**PROMPT:**
Word for word, restate every record.

**PROVIDED MATERIAL:**
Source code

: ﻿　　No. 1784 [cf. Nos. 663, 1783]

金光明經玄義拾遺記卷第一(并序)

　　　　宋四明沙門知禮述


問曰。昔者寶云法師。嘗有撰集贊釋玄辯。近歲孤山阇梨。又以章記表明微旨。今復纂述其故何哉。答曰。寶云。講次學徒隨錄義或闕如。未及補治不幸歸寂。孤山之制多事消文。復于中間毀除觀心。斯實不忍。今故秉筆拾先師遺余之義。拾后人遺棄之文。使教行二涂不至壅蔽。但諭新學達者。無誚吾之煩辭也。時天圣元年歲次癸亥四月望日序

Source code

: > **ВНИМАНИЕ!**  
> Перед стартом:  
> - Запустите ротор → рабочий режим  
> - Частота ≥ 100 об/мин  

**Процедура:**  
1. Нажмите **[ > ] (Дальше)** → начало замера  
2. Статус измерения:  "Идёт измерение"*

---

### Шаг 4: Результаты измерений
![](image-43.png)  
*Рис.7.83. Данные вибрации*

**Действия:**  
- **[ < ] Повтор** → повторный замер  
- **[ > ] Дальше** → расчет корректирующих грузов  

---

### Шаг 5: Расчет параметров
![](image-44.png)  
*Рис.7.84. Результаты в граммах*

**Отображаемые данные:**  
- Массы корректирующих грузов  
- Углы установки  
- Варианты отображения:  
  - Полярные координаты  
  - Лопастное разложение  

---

**SOLUTION:**
Source code

: ﻿　　No. 1784 [cf. Nos. 663, 1783]

金光明經玄義拾遺記卷第一(并序)

　　　　宋四明沙門知禮述


問曰。昔者寶云法師。嘗有撰集贊釋玄辯。近歲孤山阇梨。又以章記表明微旨。今復纂述其故何哉。答曰。寶云。講次學徒隨錄義或闕如。未及補治不幸歸寂。孤山之制多事消文。復于中間毀除觀心。斯實不忍。今故秉筆拾先師遺余之義。拾后人遺棄之文。使教行二涂不至壅蔽。但諭新學達者。無誚吾之煩辭也。時天圣元年歲次癸亥四月望日序

Source code

: > **ВНИМАНИЕ!**  
> Перед стартом:  
> - Запустите ротор → рабочий режим  
> - Частота ≥ 100 об/мин  

**Процедура:**  
1. Нажмите **[ > ] (Дальше)** → начало замера  
2. Статус измерения:  "Идёт измерение"*

---

### Шаг 4: Результаты измерений
![](image-43.png)  
*Рис.7.83. Данные вибрации*

**Действия:**  
- **[ < ] Повтор** → повторный замер  
- **[ > ] Дальше** → расчет корректирующих грузов  

---

### Шаг 5: Расчет параметров
![](image-44.png)  
*Рис.7.84. Результаты в граммах*

**Отображаемые данные:**  
- Массы корректирующих грузов  
- Углы установки  
- Варианты отображения:  
  - Полярные координаты  
  - Лопастное разложение  

---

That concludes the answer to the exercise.